If anyone thinks he is religious without controlling his tongue, then his religion is useless and he deceives himself.
–James 1:26 I heard a man say a little while ago that he did not believe there was a true Christian living, because he had found out so many hypocrites. I reminded him that there could be no hypocrites if there were no genuine ones. No one would think of passing a bad sovereign if there were no sterling coin. So the fact of there being some hypocrites proves that there are some genuine characters.
Religion itself is not a vain thing, we make it into that. It then becomes useless and the useless version the reason of our deceit. This new religion is vain and false, so it requires us to hold it up. As cardboard cut outs need help to stand up, our many good acts frailly keep things together in this religion. The true signs often appear in our speech; it is there that we are able to elevate ourselves by putting others down to prove we are the better man. In this vain religion we deceive our own hearts, while not realizing how interconnected our tongues and hearts really are. Giving birth to an absolute truth -- a humble heart will not result in a vile tongue. True that with modern technology our tongue speaks using our finger tips; because of this our finger tips often echo our hearts.
A person who steals an apple does not take away from the sweetness of the apple itself. The act will not change what the apple is, but he who eats it will change from a sinful man to a sinful thief. That is what we do with religion when we turn God’s gift of forgiveness and salvation into us trying to win our salvation by our good acts, hoping that the good will outweigh the bad. We spend so much time trying to hide our sins to the point that God for some odd reason will not know them and have no need to forgive them. Our religion should reveal our sin, not hide it. We stole something that was a gift to us, at least we think we did, true religion and that a relationship with Christ cannot be stolen, earned, rewarded, or bought. It is a gift.
If my concern is only to appear religious, that I have the gift, this leaves me no time to have a relationship with Christ. Morality is not able to take us to Christianity, but one who has no morality most likely does not have God as his father. This is the struggle -- if we try to appear as something that we are not, the end result is vain religion, hypocrisy. This is one point believers and non-believers can always agree on: both despise hypocrisy, but only one is required to forgive it. As Spurgeon reminded us, there are some genuine characters who, in their walk with God, will stumble and fall. But they know that, as they sink into Grace, God is loving and this is true religion: imperfect sons and daughters who rest in the forgiven arms of Dad.
It is sad and somewhat funny that in our effort to never become a hypocrite we end up one. We start doing the things we promised never to do. When we make our first mistake we have to cover it up, and from there it has an evolution and we end up as Pretenders. But now that we find ourselves on this side, we the pretenders also hold all the reasons and excuses for doing so that our younger selves who now stand facing us would never understand.

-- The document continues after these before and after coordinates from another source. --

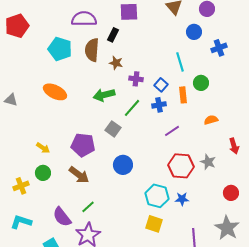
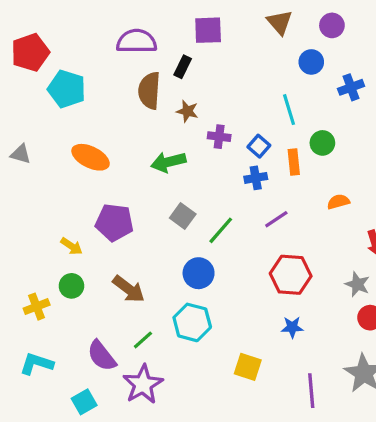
cyan pentagon: (60, 49) -> (67, 89), moved
gray triangle: (11, 100) -> (21, 154), moved
green line: (132, 108) -> (221, 230), moved
purple pentagon: (83, 145) -> (114, 222), moved
gray star: (208, 162) -> (357, 284), moved
cyan hexagon: (157, 196) -> (192, 322), moved

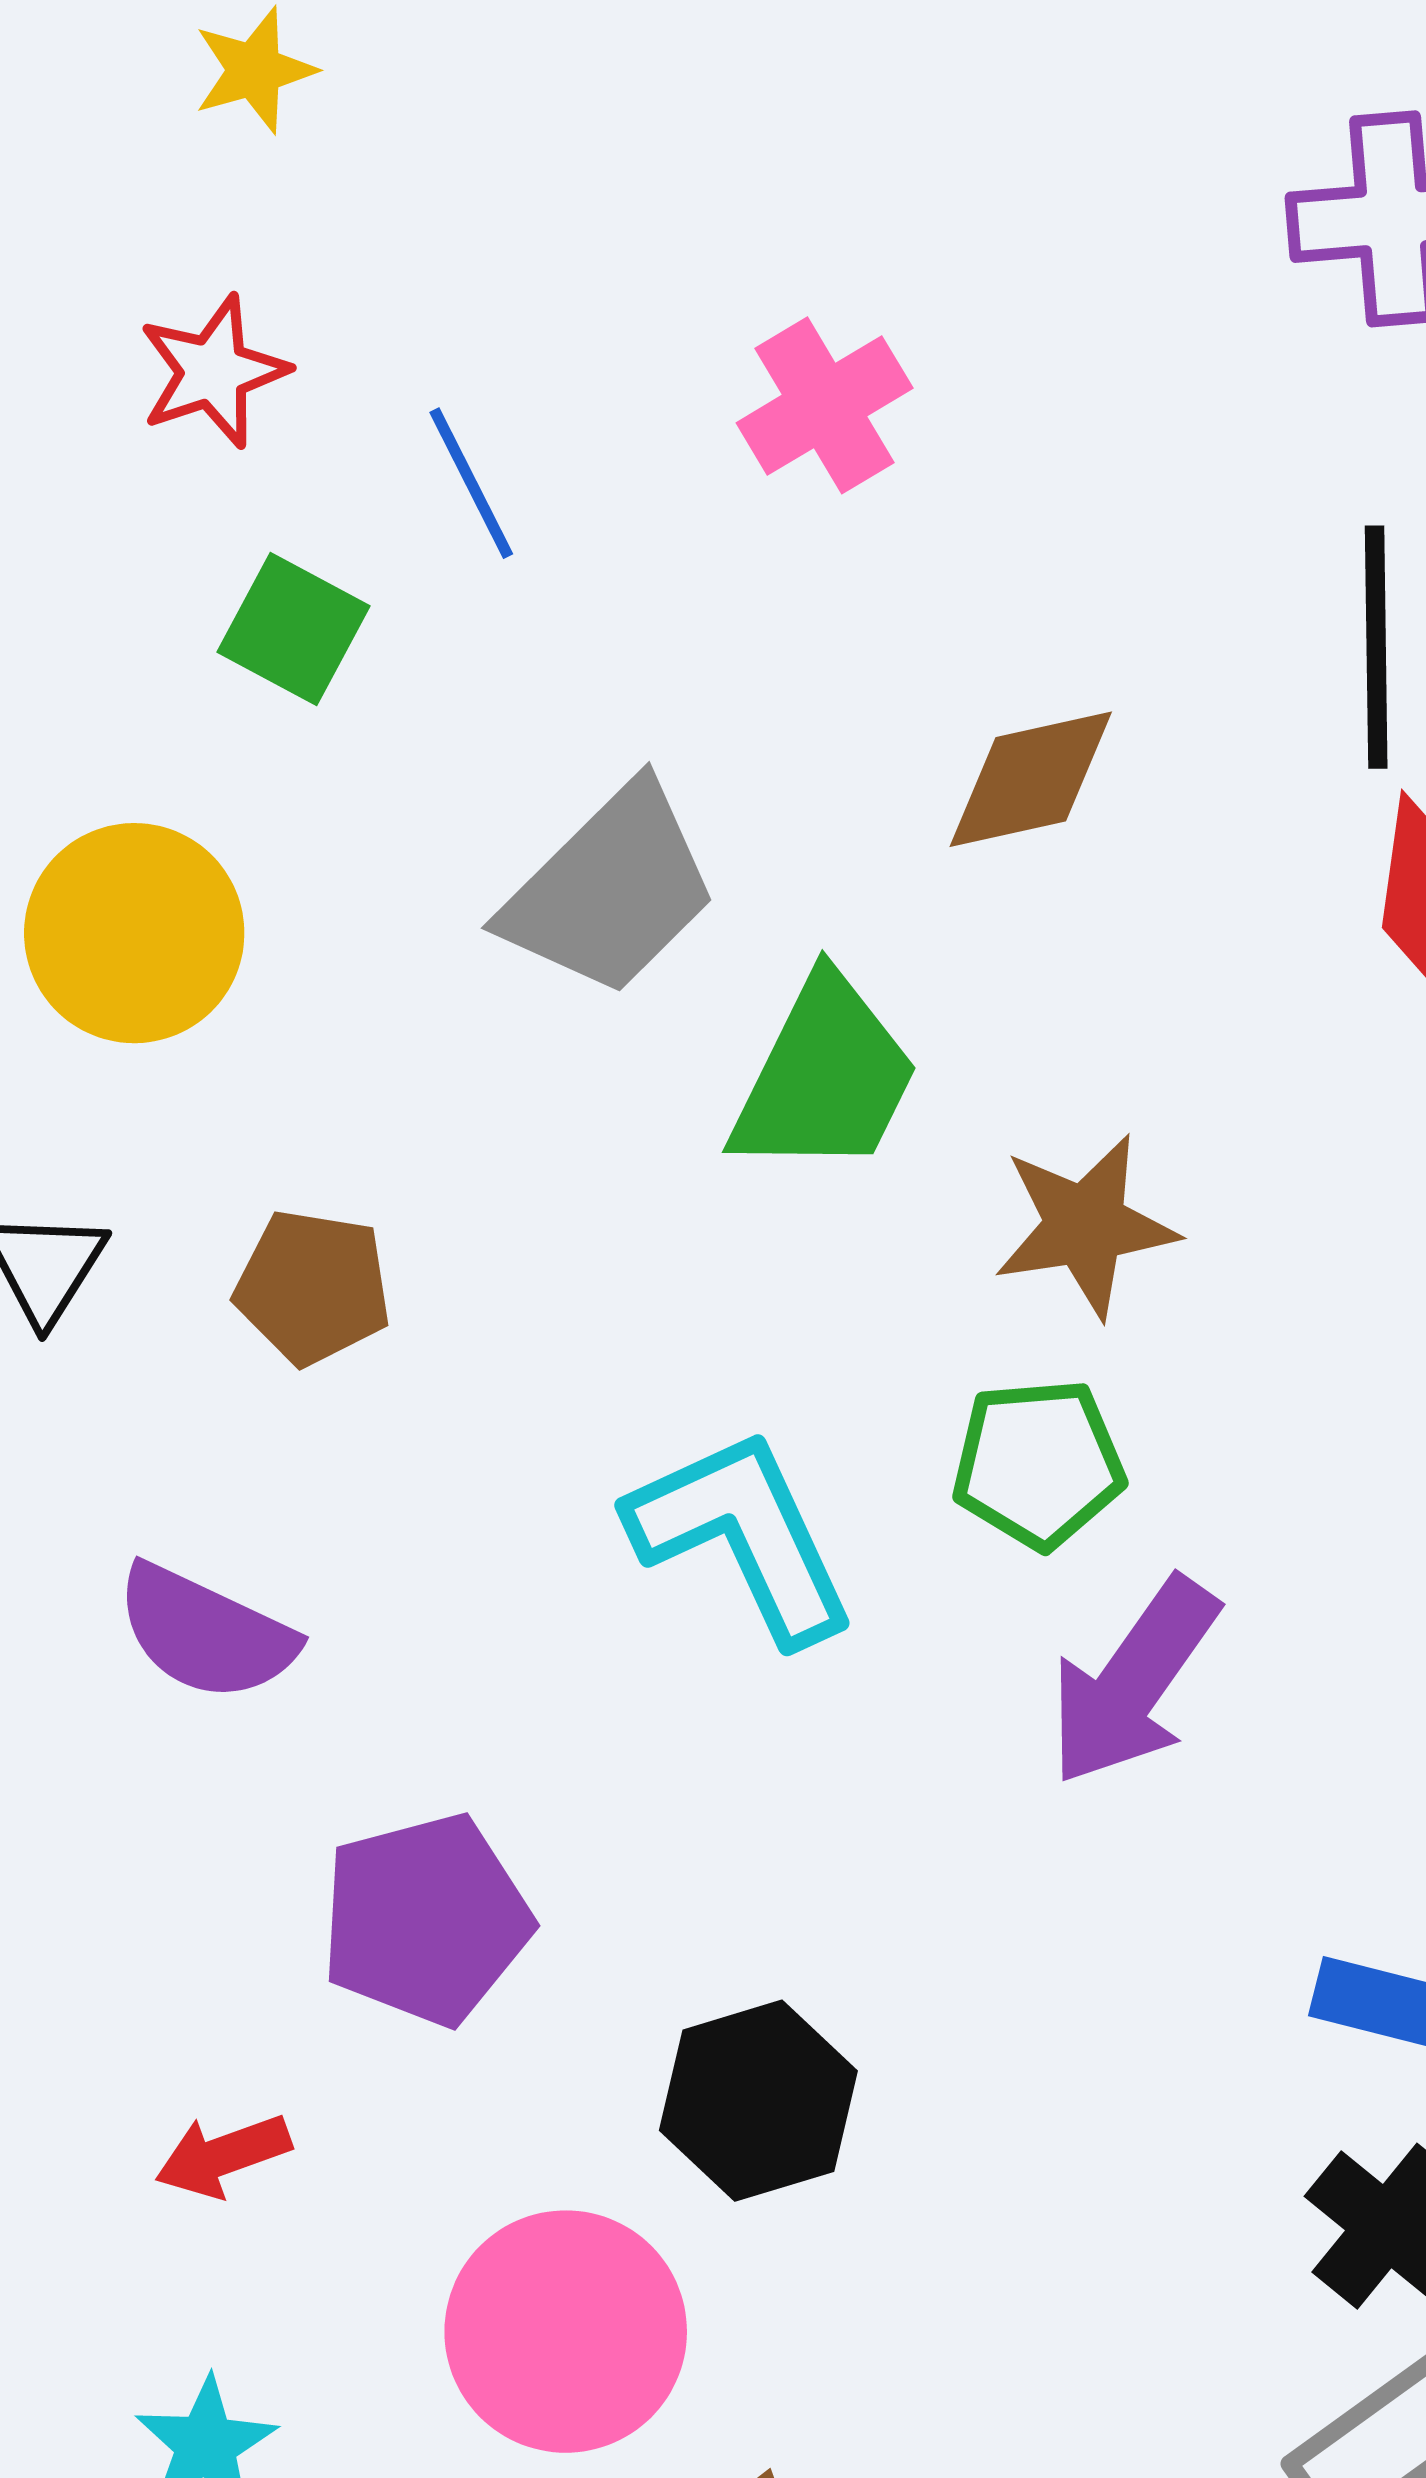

My struggle is being able to forgive those who have hurt me. This is very selfish I know, putting myself first, but who else would? I know that I cannot even begin to understand the hurt I have caused others. But I am an expert on my own hurt. I’ve lived with it for years, and my heart has learned to walk with a limp.
As a believer I am trying to push me to the back of the line. Now up and front in my heart I hear all the hurtful things I’ve told others, and it turns out the silent words I never spoke are just as loud. My hurtful thoughts also need to be addressed. There is so much that needs to be forgiven that I reach a point where it seems impossible. My wrongful thoughts and tongue combined amount to so much wrong. It is a this moment God gently reminds me that “If our heart condemn us, God is greater than our heart” 1 John 3:20
The media has been in an uproar about the cyclist Lance Armstrong confessing to cheating in order to win races. Many who for years defended him are deeply hurt. I heard about one man who defended him for fourteen years said “maybe in 14 years I can forgive him”.
The Christian should be able to fully understand why mister Armstrong did what he did, for we are guilty of the same. My Christianity has been like that. I have been a pretender. I cheated in order to appear Christian, cheated to win the approval of men and God. At this moment I am Lance Armstrong. Where, where would we find ourselves without grace? In a vain religion. We will not find it in ourselves the power or reason to forgive those who have hurt us. It will be because of God by His power, His grace that we can forgive as well as ask for forgiveness to those we wronged. I heard a pastor say “in this story of forgiveness, I am Lance Armstrong”
“Surely if men’s hearts were right, short sermons would be enough”
-C.H. Spurgeon When have you been deceptive, lied or tried to cover something up? What happens when people find out your wrongs? What would have been different if you lived an open and honest life, even if it meant admitting to your mistakes when you make them?